Task item => Reprint all of the data below exactly as shown and skip every image.

Given entries =>
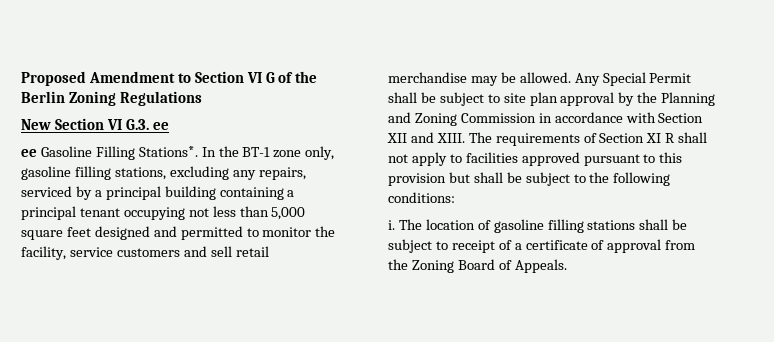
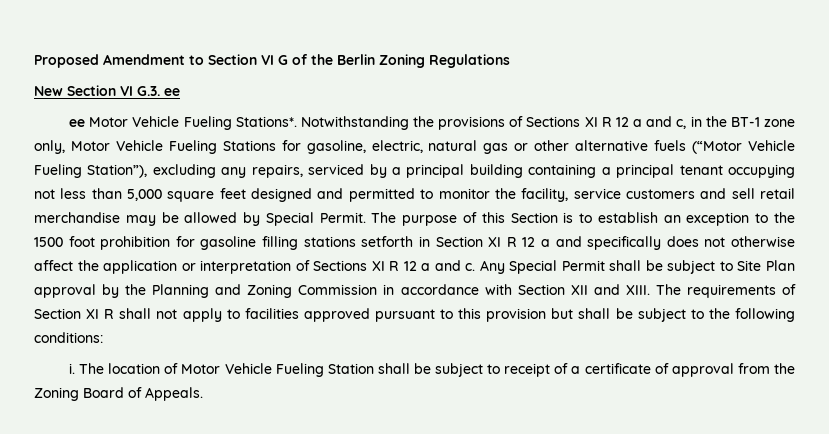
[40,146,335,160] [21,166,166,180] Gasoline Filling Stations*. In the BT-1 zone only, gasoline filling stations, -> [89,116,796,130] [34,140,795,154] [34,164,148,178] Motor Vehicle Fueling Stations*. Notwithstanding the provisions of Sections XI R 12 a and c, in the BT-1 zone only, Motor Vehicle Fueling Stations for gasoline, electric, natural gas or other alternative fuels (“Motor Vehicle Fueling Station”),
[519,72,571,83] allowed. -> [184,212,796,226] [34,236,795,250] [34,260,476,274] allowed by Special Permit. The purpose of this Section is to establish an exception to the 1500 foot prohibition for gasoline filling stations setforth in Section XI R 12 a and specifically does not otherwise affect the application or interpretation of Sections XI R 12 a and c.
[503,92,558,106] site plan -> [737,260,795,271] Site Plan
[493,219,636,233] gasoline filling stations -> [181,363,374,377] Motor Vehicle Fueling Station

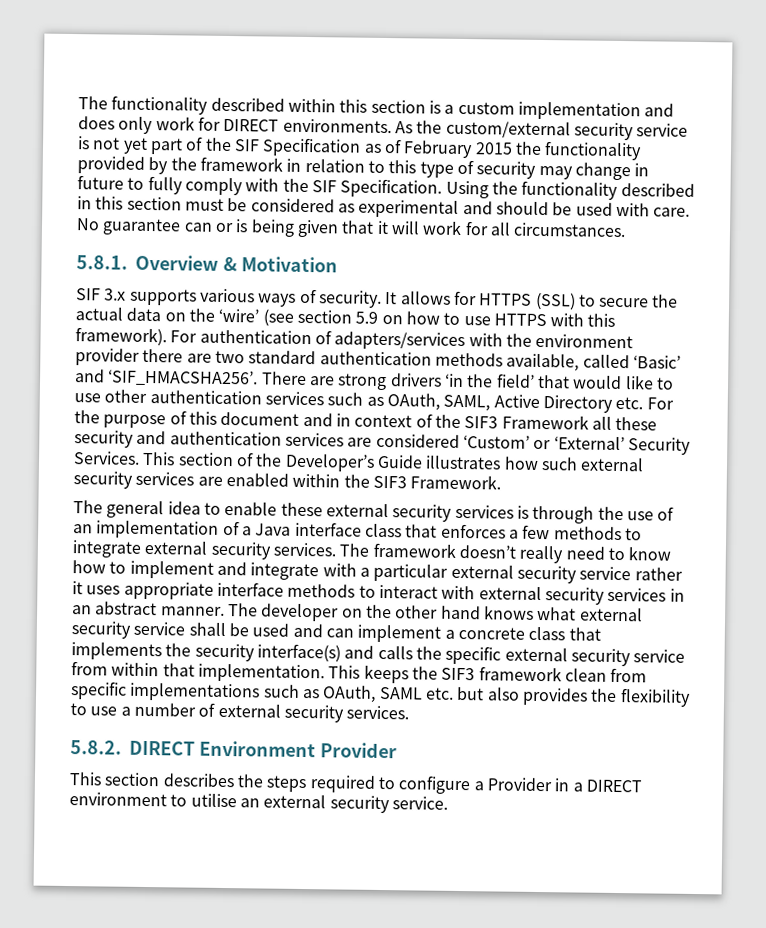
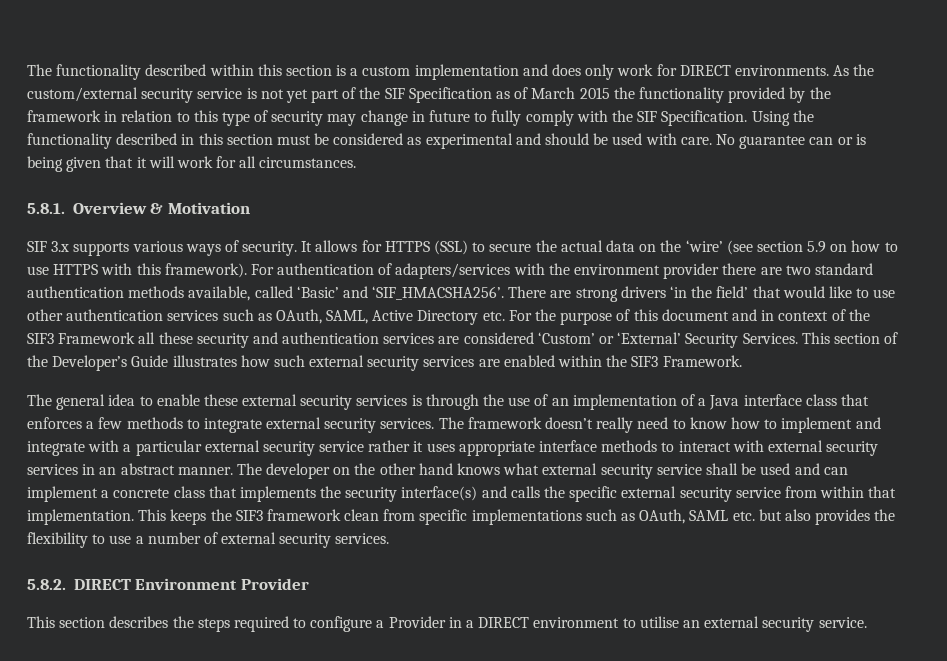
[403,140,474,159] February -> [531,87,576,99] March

Finished task =>
[40,146,335,160] [21,166,166,180] Gasoline Filling Stations*. In the BT-1 zone only, gasoline filling stations, -> [89,116,796,130] [34,140,795,154] [34,164,148,178] Motor Vehicle Fueling Stations*. Notwithstanding the provisions of Sections XI R 12 a and c, in the BT-1 zone only, Motor Vehicle Fueling Stations for gasoline, electric, natural gas or other alternative fuels (“Motor Vehicle Fueling Station”),
[519,72,571,83] allowed. -> [184,212,796,226] [34,236,795,250] [34,260,476,274] allowed by Special Permit. The purpose of this Section is to establish an exception to the 1500 foot prohibition for gasoline filling stations setforth in Section XI R 12 a and specifically does not otherwise affect the application or interpretation of Sections XI R 12 a and c.
[503,92,558,106] site plan -> [737,260,795,271] Site Plan
[493,219,636,233] gasoline filling stations -> [181,363,374,377] Motor Vehicle Fueling Station

[403,140,474,159] February -> [531,87,576,99] March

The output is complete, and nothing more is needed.